● Available data:
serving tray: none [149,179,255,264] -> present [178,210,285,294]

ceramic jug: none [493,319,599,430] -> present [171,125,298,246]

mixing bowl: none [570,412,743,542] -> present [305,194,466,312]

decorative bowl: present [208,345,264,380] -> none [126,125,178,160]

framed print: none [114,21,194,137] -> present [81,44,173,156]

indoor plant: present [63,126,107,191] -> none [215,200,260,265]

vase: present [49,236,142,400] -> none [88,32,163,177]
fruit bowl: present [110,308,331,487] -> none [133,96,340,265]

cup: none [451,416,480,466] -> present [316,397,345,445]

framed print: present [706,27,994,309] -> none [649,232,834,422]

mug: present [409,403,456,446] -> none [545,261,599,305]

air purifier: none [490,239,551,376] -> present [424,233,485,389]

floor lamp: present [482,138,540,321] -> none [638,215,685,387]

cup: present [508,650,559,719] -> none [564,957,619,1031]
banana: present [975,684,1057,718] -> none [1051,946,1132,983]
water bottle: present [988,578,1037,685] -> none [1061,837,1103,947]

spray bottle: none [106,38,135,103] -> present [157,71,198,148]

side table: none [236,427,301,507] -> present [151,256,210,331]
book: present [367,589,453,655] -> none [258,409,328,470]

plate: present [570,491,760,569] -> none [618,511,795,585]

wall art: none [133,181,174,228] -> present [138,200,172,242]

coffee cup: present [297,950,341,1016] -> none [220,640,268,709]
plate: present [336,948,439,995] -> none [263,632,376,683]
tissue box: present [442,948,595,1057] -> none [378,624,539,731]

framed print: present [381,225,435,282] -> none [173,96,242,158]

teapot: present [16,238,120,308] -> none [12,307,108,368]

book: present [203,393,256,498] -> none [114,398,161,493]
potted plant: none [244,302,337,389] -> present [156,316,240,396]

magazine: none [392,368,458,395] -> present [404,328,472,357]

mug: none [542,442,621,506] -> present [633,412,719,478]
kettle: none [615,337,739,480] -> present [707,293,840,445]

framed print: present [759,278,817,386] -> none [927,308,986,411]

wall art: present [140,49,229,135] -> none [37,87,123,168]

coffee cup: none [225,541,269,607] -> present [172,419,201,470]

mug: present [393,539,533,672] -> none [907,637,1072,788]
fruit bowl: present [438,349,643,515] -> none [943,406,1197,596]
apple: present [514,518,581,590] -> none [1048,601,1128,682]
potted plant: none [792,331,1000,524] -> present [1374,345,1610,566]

● What is being asked: Reproduce every line of the material above that has the string "print".

● Solved exercise:
framed print: none [114,21,194,137] -> present [81,44,173,156]
framed print: present [706,27,994,309] -> none [649,232,834,422]
framed print: present [381,225,435,282] -> none [173,96,242,158]
framed print: present [759,278,817,386] -> none [927,308,986,411]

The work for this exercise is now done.